This post is related to my ongoing fascination with the thought of Billionaire Charlie Munger.
One of the general categories of Charlie Munger’s thought appears to be the area of “human misjudgment”. Day after day we make choices for all the wrong reasons. Our minds, which are supreme gifts, are also fallible: easily misdirected, in much the same way that a magician misdirects us. In our too-fast and media-soaked world, we are bombarded by quick sound-bites that attempt to move us to believe things, buy things or do things.
This can also happen to us with our friends, family, at work, or anywhere someone is trying to convince us of something.
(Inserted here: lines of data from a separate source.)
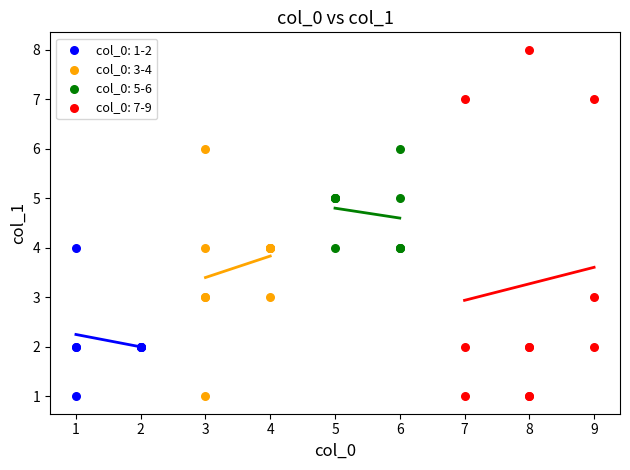

Which series contains the highest Y value?

col_0: 7-9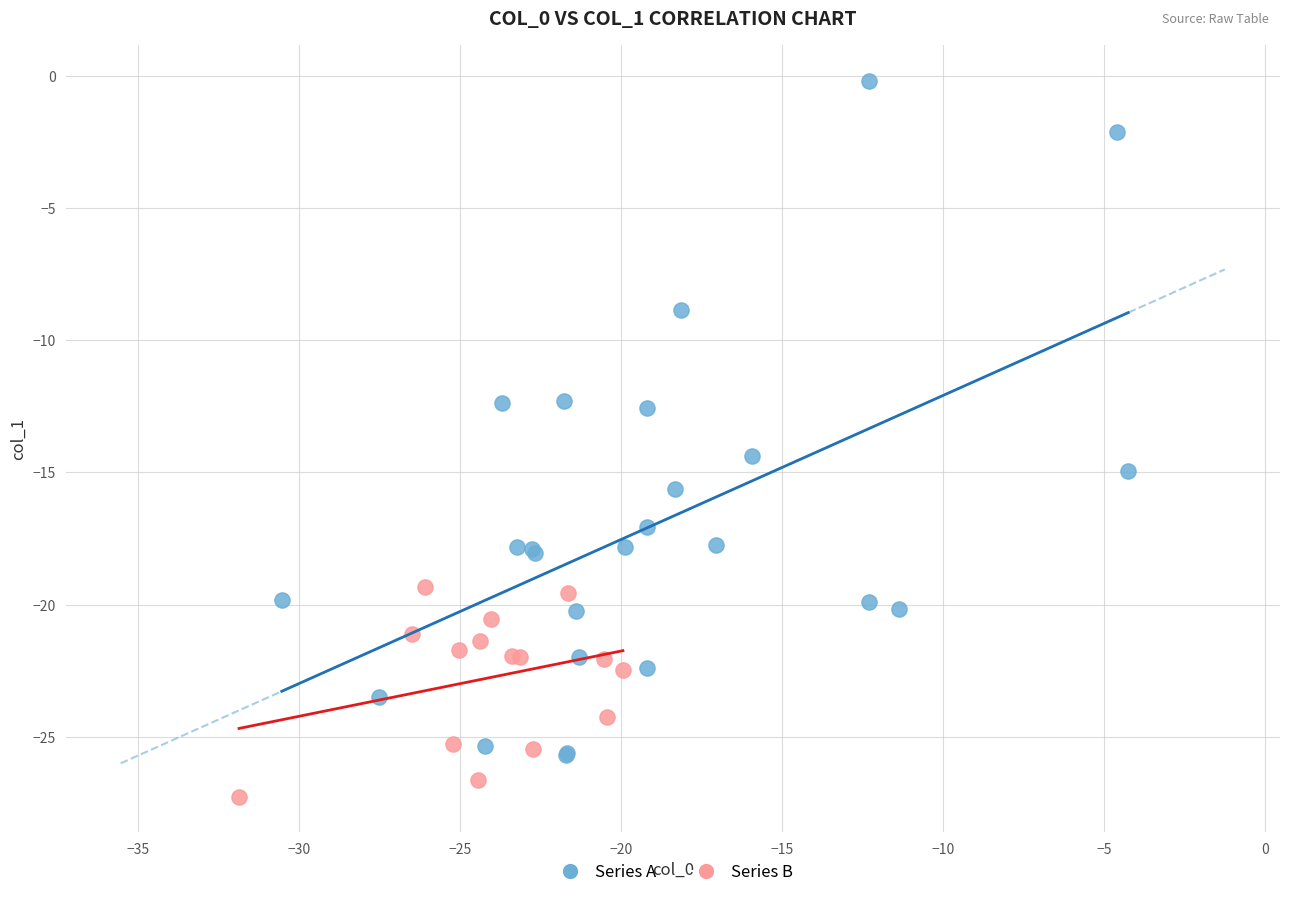

What are all the series names shown in the legend?

Series A, Series B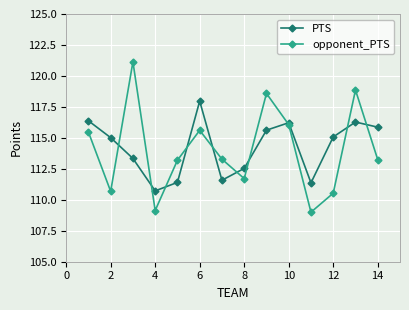

What is the sum of all opponent_PTS values?

1596.5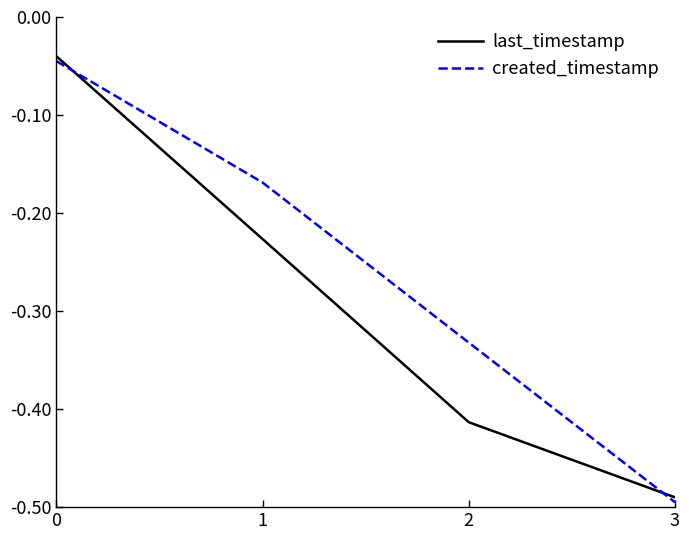

True or false: created_timestamp has more than 1 interior local peaks.

False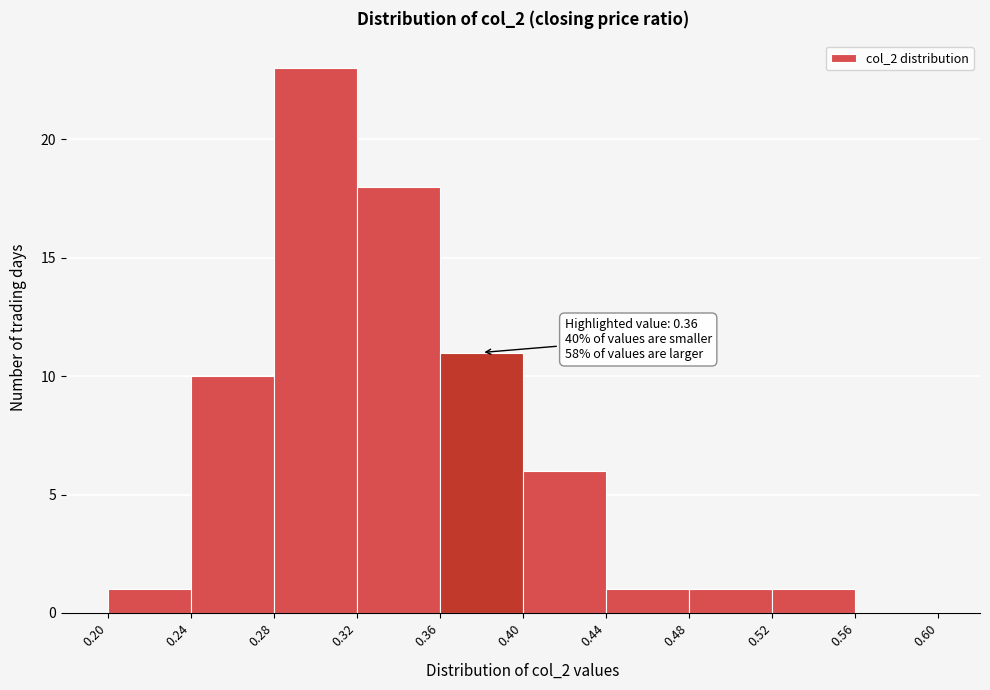

Over which range of the x-axis is the bar tallest?

0.28 to 0.32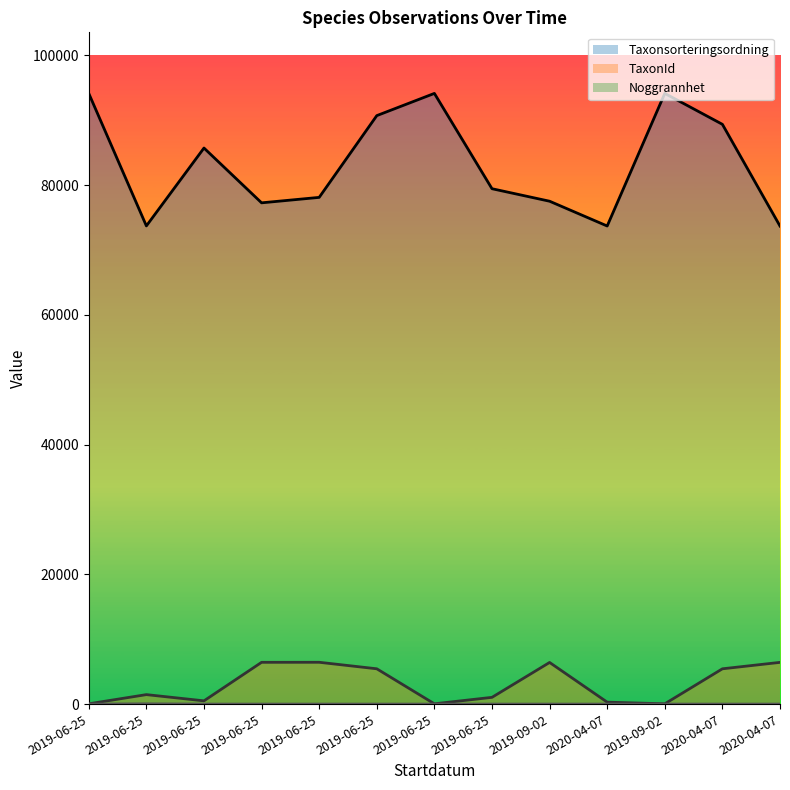

Reading left to right, extract all data points from this chart.

Taxonsorteringsordning: 2019-06-25=94121	2019-06-25=73701	2019-06-25=85703	2019-06-25=77258	2019-06-25=78098	2019-06-25=90697	2019-06-25=94121	2019-06-25=79433	2019-09-02=77506	2020-04-07=73686	2019-09-02=94121	2020-04-07=89356	2020-04-07=73678
TaxonId: 2019-06-25=53	2019-06-25=1469	2019-06-25=510	2019-06-25=6446	2019-06-25=6453	2019-06-25=5449	2019-06-25=53	2019-06-25=1049	2019-09-02=6425	2020-04-07=308	2019-09-02=53	2020-04-07=5447	2020-04-07=6439
Noggrannhet: 2019-06-25=10	2019-06-25=50	2019-06-25=10	2019-06-25=10	2019-06-25=10	2019-06-25=10	2019-06-25=10	2019-06-25=10	2019-09-02=10	2020-04-07=10	2019-09-02=10	2020-04-07=10	2020-04-07=10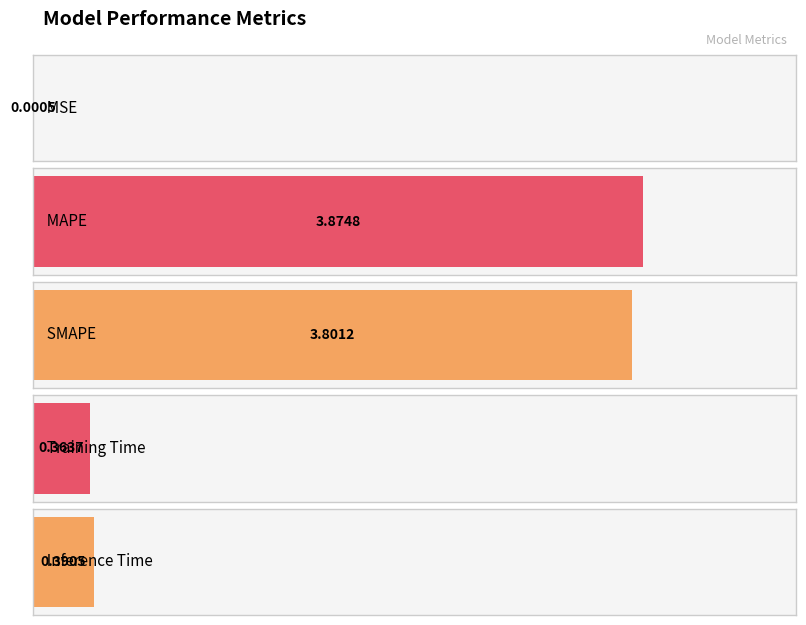

Rank the categories by value from lowest to highest.

MSE, Training Time, Inference Time, SMAPE, MAPE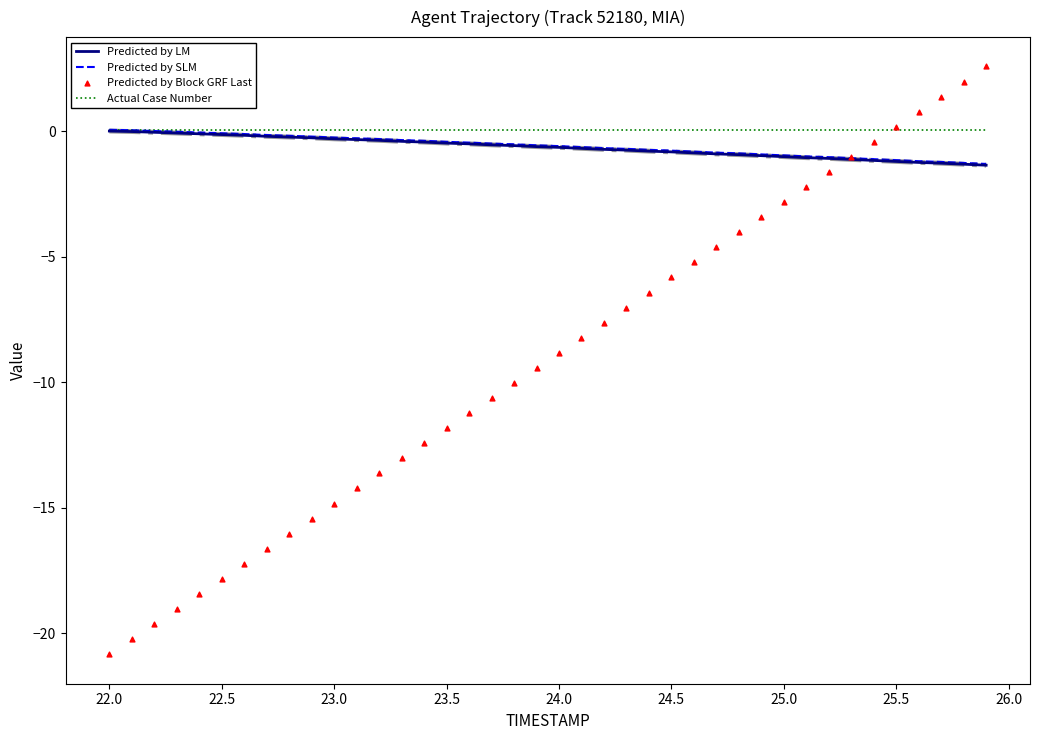

What are all the series names shown in the legend?

Predicted by LM, Predicted by SLM, Actual Case Number, Predicted by Block GRF Last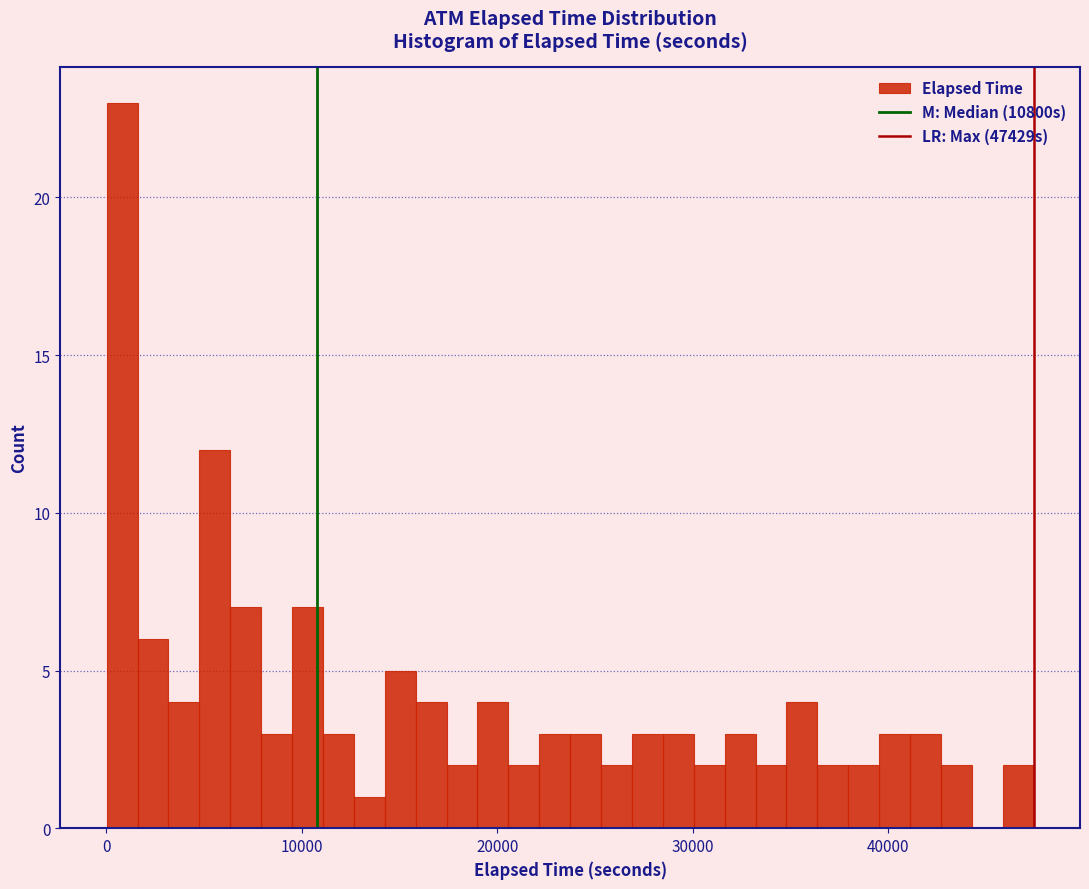

Read against the x-axis, roughly where is the centre of the tallest bar?

1000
And, of course, we can also generate misdirect ourselves in order rationalize our own behavior.
Luckily, our minds are, amenable to help. Over the centuries, rhetoricians and logicians have catalogued the logical fallacies…tangled arguments that lead us away from careful thought…that take advamntage of our weaknesses and eagerness to believe the easy or alluring answer.
Stephen Downes, expert in online learning, content syndication, and new media, has put together a terrific Guide to the Logical Fallacies .
Here is Downes’ description of his collection:
Each fallacy is described in the following format:
Name: this is the generally accepted name of the fallacy
Definition: the fallacy is defined
Examples: examples of the fallacy are given
Proof: the steps needed to prove that the fallacy is committed
The fallacies are themselves
grouped into categories of four to six fallacies each. This grouping is somewhat
arbitrary and is for the sake of convenience only.
I intend to use this guide as a checklist (another Munger recommendation), and to refer to it frequently whenever I feel that some thought or argument just doesn’t “ring true”.